Louis, realizing that Hildred is still mentally ill, humors him by agreeing to abdicate his claim, but becomes angry when Hildred insists that Louis cannot marry his fiancée, Constance Hawberk. Louis is shocked when Hildred claims that he has murdered Dr. Archer and had Constance assassinated. When Hildred runs back to the apartment of Mr. Wilde, there is confusion in its dark doorway: Wilde's cat rushes out as Hildred is trying to enter, Hildred's "long knife flew" then hears the cat "tumbling and thumping about in the darkness…and…Mr. Wilde lay on the floor with throat torn open". Hildred's plans of conquering the United States with the help of Wilde's conspiracy are destroyed. The police arrive, and Hildred sees Constance crying as he is dragged away. It is ambiguous whether or not Hildred actually committed any murders.

The story ends with a note that Hildred died in an asylum for the criminally insane.

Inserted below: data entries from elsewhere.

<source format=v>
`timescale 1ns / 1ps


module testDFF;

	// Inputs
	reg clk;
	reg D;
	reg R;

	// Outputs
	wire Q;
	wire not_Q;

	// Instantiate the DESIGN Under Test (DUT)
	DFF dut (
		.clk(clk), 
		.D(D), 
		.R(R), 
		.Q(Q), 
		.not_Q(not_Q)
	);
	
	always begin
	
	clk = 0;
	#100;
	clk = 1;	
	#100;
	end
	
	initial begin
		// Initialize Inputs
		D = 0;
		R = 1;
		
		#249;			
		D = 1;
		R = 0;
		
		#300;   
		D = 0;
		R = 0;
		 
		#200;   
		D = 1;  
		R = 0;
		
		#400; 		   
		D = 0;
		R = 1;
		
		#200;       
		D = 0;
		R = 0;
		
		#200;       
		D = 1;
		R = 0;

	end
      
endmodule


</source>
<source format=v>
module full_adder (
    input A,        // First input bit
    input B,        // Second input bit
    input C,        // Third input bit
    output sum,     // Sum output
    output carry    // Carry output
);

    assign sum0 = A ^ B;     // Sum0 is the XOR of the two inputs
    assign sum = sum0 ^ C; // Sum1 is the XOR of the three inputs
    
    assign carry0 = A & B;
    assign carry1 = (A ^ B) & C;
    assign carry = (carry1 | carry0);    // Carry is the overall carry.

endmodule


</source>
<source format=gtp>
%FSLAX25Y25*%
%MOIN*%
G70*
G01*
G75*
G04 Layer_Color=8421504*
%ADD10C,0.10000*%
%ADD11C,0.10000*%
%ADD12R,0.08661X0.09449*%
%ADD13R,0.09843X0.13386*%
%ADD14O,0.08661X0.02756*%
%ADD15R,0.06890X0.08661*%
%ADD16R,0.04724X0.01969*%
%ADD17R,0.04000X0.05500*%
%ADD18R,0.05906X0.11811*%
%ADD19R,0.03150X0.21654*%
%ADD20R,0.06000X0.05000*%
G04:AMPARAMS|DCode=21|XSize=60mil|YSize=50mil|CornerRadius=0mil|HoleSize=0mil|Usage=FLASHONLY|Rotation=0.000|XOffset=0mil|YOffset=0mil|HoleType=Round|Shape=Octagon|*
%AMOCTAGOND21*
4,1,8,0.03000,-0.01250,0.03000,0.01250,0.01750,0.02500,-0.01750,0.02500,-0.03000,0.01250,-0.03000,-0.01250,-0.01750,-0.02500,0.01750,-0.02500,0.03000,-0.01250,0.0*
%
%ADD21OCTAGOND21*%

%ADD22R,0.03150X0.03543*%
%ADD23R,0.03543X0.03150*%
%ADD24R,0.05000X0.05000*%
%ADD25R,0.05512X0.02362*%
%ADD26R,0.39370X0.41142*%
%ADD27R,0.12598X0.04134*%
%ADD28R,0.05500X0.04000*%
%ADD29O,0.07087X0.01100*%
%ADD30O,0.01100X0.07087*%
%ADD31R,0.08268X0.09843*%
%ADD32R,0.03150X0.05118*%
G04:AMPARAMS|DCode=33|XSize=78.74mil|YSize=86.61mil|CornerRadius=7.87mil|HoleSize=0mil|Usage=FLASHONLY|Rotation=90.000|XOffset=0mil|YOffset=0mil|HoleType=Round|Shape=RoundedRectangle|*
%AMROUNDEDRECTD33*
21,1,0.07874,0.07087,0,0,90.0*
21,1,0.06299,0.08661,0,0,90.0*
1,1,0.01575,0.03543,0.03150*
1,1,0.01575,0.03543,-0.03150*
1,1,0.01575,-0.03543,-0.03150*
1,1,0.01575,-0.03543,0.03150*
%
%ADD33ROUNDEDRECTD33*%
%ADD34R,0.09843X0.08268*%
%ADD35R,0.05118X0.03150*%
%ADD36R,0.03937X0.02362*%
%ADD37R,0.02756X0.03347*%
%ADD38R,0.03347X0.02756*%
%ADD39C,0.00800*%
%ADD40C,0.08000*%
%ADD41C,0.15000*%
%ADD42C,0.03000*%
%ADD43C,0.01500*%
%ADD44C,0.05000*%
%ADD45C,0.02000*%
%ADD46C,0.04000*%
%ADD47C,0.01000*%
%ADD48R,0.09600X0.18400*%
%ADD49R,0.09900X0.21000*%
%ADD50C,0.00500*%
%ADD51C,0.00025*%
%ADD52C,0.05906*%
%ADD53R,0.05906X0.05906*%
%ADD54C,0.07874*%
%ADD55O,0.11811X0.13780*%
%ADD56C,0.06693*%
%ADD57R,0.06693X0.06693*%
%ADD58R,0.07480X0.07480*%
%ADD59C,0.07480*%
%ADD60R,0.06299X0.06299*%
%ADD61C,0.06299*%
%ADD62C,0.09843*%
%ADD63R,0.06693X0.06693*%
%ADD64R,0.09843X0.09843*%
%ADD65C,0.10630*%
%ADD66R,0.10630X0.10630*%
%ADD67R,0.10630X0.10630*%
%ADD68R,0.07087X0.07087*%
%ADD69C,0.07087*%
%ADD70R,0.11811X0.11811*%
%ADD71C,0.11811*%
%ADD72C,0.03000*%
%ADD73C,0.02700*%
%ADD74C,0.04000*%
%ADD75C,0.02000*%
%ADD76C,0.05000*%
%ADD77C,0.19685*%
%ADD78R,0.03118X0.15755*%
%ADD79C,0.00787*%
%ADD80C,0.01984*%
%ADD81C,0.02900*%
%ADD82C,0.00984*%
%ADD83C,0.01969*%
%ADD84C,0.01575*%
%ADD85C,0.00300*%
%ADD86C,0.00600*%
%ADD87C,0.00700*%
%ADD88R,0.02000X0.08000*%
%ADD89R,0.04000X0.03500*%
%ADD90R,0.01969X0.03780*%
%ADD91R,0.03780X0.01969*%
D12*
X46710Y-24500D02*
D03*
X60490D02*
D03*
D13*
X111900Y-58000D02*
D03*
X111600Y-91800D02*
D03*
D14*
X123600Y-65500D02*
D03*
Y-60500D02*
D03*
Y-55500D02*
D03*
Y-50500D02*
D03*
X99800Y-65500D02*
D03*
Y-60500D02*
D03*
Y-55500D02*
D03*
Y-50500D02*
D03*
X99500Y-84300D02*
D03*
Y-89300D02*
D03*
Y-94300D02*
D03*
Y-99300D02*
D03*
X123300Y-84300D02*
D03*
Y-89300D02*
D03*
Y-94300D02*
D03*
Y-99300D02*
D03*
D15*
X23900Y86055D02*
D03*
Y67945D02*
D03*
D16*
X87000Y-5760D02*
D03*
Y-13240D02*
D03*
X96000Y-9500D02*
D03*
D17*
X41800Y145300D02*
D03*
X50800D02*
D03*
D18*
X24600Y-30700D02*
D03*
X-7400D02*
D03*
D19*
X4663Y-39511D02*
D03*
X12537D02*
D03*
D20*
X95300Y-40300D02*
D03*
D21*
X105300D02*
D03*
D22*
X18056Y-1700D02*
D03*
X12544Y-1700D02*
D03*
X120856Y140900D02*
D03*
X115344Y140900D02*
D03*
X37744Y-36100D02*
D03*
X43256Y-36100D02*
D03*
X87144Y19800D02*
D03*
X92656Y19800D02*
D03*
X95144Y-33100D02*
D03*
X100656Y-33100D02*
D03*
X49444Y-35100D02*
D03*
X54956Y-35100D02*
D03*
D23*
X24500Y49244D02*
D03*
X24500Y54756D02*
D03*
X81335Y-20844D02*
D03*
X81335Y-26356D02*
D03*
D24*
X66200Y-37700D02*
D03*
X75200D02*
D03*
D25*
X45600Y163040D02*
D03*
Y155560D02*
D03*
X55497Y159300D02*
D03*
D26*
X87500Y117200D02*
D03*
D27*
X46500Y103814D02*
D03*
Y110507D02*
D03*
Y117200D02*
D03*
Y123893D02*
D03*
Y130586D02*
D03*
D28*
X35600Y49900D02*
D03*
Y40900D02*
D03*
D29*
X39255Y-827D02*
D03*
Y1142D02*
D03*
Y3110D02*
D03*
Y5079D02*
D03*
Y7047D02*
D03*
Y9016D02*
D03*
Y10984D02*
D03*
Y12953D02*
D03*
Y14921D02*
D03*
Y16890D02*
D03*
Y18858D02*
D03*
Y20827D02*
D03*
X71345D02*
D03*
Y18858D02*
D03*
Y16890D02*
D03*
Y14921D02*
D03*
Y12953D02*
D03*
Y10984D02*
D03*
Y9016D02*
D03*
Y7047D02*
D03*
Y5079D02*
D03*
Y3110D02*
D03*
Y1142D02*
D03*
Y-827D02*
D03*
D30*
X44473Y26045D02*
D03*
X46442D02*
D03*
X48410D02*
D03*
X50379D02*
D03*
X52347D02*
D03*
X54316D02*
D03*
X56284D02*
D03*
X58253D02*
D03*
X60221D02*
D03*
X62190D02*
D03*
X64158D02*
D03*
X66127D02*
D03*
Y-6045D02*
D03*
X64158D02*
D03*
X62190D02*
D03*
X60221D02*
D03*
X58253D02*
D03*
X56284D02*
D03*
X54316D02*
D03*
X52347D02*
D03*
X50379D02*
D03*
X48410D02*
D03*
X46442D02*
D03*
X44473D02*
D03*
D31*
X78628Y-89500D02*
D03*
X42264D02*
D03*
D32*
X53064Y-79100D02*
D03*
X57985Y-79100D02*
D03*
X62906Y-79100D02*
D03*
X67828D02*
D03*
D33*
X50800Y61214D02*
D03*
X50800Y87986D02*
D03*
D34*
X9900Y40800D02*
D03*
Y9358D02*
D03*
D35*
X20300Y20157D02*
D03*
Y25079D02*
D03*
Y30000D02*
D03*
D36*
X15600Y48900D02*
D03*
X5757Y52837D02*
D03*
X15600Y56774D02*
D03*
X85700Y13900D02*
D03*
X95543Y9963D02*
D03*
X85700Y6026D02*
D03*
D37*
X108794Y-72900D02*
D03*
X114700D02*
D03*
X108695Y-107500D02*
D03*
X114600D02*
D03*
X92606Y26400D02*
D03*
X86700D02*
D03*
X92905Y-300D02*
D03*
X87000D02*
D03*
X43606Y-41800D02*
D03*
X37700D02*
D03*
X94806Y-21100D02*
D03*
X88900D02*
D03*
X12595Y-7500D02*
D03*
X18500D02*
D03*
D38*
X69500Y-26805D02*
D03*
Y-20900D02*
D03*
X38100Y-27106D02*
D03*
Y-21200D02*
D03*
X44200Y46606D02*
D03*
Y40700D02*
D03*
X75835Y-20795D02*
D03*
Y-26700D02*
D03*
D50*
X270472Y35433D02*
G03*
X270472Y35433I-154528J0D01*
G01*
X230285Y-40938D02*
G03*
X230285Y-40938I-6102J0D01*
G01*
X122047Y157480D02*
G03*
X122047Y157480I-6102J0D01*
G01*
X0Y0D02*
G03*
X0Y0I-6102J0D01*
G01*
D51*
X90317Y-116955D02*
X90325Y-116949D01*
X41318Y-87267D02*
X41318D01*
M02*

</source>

=="Anti-story" nature of the work==
Chambers produced in this piece an early version of what has since become called the "anti-story". This is a type of fiction writing where one (or more) of the fundamental rules of short story telling is broken in some way, often resulting in what most readers would consider "experimental literature". In the case of "The Repairer of Reputations", Chambers all but invites the reader to doubt every single detail the unreliable narrator relates. Chambers breaks the basic contract between author and reader by refusing to relate something that is both interesting and truthful (even given the "suspension of disbelief" required of fiction). He makes this clear at a point in the story when Hildred dons his diadem and describes it as being made of "heavy beaten gold" only to have Louis call it a "brass crown" shortly afterwards; likewise, what Hildred calls a "steel safe" is seen by Louis to be a "biscuit box".

==Characters==
- Hildred Castaigne: The protagonist and narrator of the story, Hildred's character is much changed after sustaining a head injury and reading The King in Yellow during his convalescence. Hildred spends much of his time poring over old books; he never mentions work and appears to be independently wealthy. Hildred is a classic example of an unreliable narrator, as he often comments that other people appear to be humouring him or treating things he regards as very important as inconsequential or non-existent.

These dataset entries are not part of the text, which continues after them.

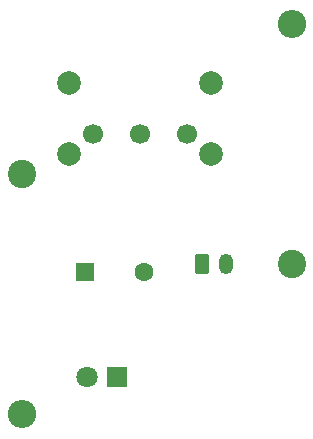
<source format=gbr>
%TF.GenerationSoftware,KiCad,Pcbnew,(6.0.10)*%
%TF.CreationDate,2023-02-17T12:11:47-08:00*%
%TF.ProjectId,lab4p1,6c616234-7031-42e6-9b69-6361645f7063,rev?*%
%TF.SameCoordinates,Original*%
%TF.FileFunction,Soldermask,Top*%
%TF.FilePolarity,Negative*%
%FSLAX46Y46*%
G04 Gerber Fmt 4.6, Leading zero omitted, Abs format (unit mm)*
G04 Created by KiCad (PCBNEW (6.0.10)) date 2023-02-17 12:11:47*
%MOMM*%
%LPD*%
G01*
G04 APERTURE LIST*
G04 Aperture macros list*
%AMRoundRect*
0 Rectangle with rounded corners*
0 $1 Rounding radius*
0 $2 $3 $4 $5 $6 $7 $8 $9 X,Y pos of 4 corners*
0 Add a 4 corners polygon primitive as box body*
4,1,4,$2,$3,$4,$5,$6,$7,$8,$9,$2,$3,0*
0 Add four circle primitives for the rounded corners*
1,1,$1+$1,$2,$3*
1,1,$1+$1,$4,$5*
1,1,$1+$1,$6,$7*
1,1,$1+$1,$8,$9*
0 Add four rect primitives between the rounded corners*
20,1,$1+$1,$2,$3,$4,$5,0*
20,1,$1+$1,$4,$5,$6,$7,0*
20,1,$1+$1,$6,$7,$8,$9,0*
20,1,$1+$1,$8,$9,$2,$3,0*%
G04 Aperture macros list end*
%ADD10C,2.400000*%
%ADD11O,2.400000X2.400000*%
%ADD12RoundRect,0.250000X-0.350000X-0.625000X0.350000X-0.625000X0.350000X0.625000X-0.350000X0.625000X0*%
%ADD13O,1.200000X1.750000*%
%ADD14R,1.800000X1.800000*%
%ADD15C,1.800000*%
%ADD16C,2.000000*%
%ADD17C,1.700000*%
%ADD18R,1.600000X1.600000*%
%ADD19C,1.600000*%
G04 APERTURE END LIST*
D10*
%TO.C,R1*%
X111217500Y-66872500D03*
D11*
X111217500Y-87192500D03*
%TD*%
D10*
%TO.C,R2*%
X134077500Y-74492500D03*
D11*
X134077500Y-54172500D03*
%TD*%
D12*
%TO.C,J1*%
X126482500Y-74492500D03*
D13*
X128482500Y-74492500D03*
%TD*%
D14*
%TO.C,D1*%
X119327516Y-84056746D03*
D15*
X116787516Y-84056746D03*
%TD*%
D16*
%TO.C,SW1*%
X127237500Y-59165000D03*
X115237500Y-59165000D03*
X127237500Y-65165000D03*
X115237500Y-65165000D03*
D17*
X125237500Y-63415000D03*
X121237500Y-63415000D03*
X117237500Y-63415000D03*
%TD*%
D18*
%TO.C,C1*%
X116609509Y-75132500D03*
D19*
X121609509Y-75132500D03*
%TD*%
M02*

</source>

- Louis Castaigne: Hildred's cousin and a military officer, Louis does not share his cousin's intellectualism or ambition, and is mainly focused on his love for Hawberk's daughter, Constance. Louis is horrified to find that Hildred has been reading The King in Yellow, but appears to make an effort to humour Hildred's eccentricities and strange behaviour.
- Hawberk: An armourer, Hawberk fashions and repairs antique bits of armour in a little shop below Mr. Wilde's. Castaigne and Mr. Wilde both believe that Hawberk is secretly the exiled Marquis of Avonshire (a fictional shire in England). Hawberk is noticeably shaken when Castaigne obliquely implies this in conversation. Hawberk's name comes from the word "hauberk", meaning a shirt of mail.

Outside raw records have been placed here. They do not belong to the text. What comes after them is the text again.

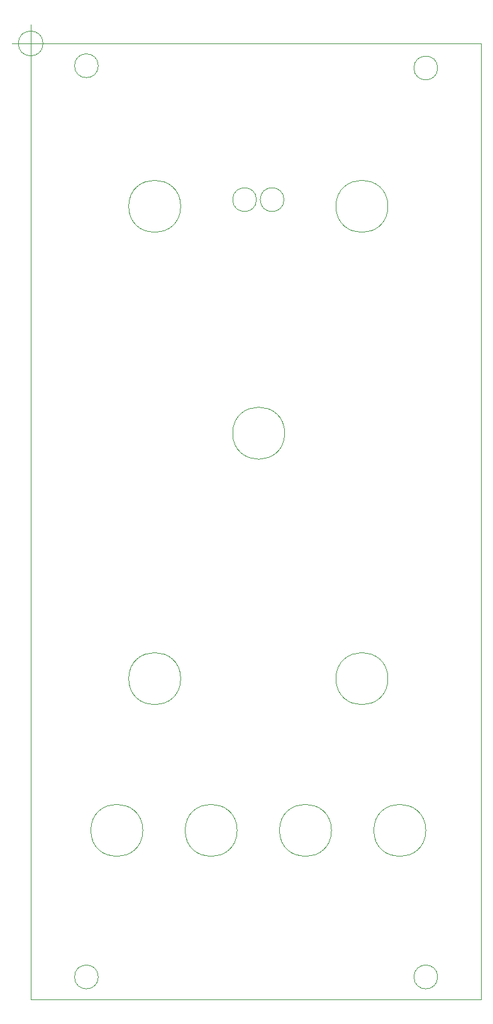
<source format=gm1>
G04 #@! TF.GenerationSoftware,KiCad,Pcbnew,(6.0.9)*
G04 #@! TF.CreationDate,2022-12-13T22:51:58+01:00*
G04 #@! TF.ProjectId,filter-face,66696c74-6572-42d6-9661-63652e6b6963,rev?*
G04 #@! TF.SameCoordinates,Original*
G04 #@! TF.FileFunction,Profile,NP*
%FSLAX46Y46*%
G04 Gerber Fmt 4.6, Leading zero omitted, Abs format (unit mm)*
G04 Created by KiCad (PCBNEW (6.0.9)) date 2022-12-13 22:51:58*
%MOMM*%
%LPD*%
G01*
G04 APERTURE LIST*
G04 #@! TA.AperFunction,Profile*
%ADD10C,0.100000*%
G04 #@! TD*
G04 APERTURE END LIST*
D10*
X54100000Y-41000000D02*
G75*
G03*
X54100000Y-41000000I-1600000J0D01*
G01*
X50400000Y-41000000D02*
G75*
G03*
X50400000Y-41000000I-1600000J0D01*
G01*
X20000000Y-20000000D02*
X80600000Y-20000000D01*
X80600000Y-20000000D02*
X80600000Y-148500000D01*
X80600000Y-148500000D02*
X20000000Y-148500000D01*
X20000000Y-148500000D02*
X20000000Y-20000000D01*
X68100000Y-41900000D02*
G75*
G03*
X68100000Y-41900000I-3500000J0D01*
G01*
X47800000Y-125800000D02*
G75*
G03*
X47800000Y-125800000I-3500000J0D01*
G01*
X54200000Y-72400000D02*
G75*
G03*
X54200000Y-72400000I-3500000J0D01*
G01*
X60500000Y-125800000D02*
G75*
G03*
X60500000Y-125800000I-3500000J0D01*
G01*
X35100000Y-125800000D02*
G75*
G03*
X35100000Y-125800000I-3500000J0D01*
G01*
X73200000Y-125800000D02*
G75*
G03*
X73200000Y-125800000I-3500000J0D01*
G01*
X40200000Y-41900000D02*
G75*
G03*
X40200000Y-41900000I-3500000J0D01*
G01*
X74800000Y-145500000D02*
G75*
G03*
X74800000Y-145500000I-1600000J0D01*
G01*
X74800000Y-23300000D02*
G75*
G03*
X74800000Y-23300000I-1600000J0D01*
G01*
X40200000Y-105400000D02*
G75*
G03*
X40200000Y-105400000I-3500000J0D01*
G01*
X68100000Y-105400000D02*
G75*
G03*
X68100000Y-105400000I-3500000J0D01*
G01*
X29100000Y-23000000D02*
G75*
G03*
X29100000Y-23000000I-1600000J0D01*
G01*
X29100000Y-145500000D02*
G75*
G03*
X29100000Y-145500000I-1600000J0D01*
G01*
X21666666Y-20000000D02*
G75*
G03*
X21666666Y-20000000I-1666666J0D01*
G01*
X17500000Y-20000000D02*
X22500000Y-20000000D01*
X20000000Y-17500000D02*
X20000000Y-22500000D01*
M02*

</source>
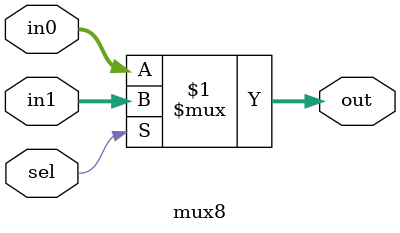
<source format=sv>
module mux8(in0,in1,sel,out);
input sel;
input [7:0]in0,in1;
output [7:0]out;

assign out = sel?in1:in0;
endmodule

</source>
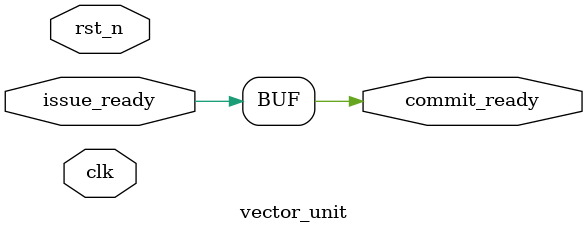
<source format=v>
module vector_unit(
    input  wire clk,
    input  wire rst_n,
    input  wire issue_ready,
    output wire commit_ready
);
    assign commit_ready = issue_ready;
endmodule

</source>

- Constance Hawberk: Hawberk's daughter, a beautiful girl engaged to Louis Castaigne.
- Mr. Wilde: A bizarre and eccentric character, Mr. Wilde lives in a dingy office above Hawberk's shop, where his door advertises him as a "Repairer of Reputations". Mr. Wilde is deformed (possibly microcephalic) and mutilated, having lost his ears and several fingers. He keeps a vicious feral cat which he habitually provokes into attacking him. Although his sanity is questionable, the narrator treats Wilde as a genius who is a living library of valuable information, and believes he holds powerful men under his sway.

==Critical reception==
David G. Hartwell described "The Repairer of Reputations" as "an extraordinary achievement" and "a horrific tale that is also a sophisticated, avant-garde work of science fiction".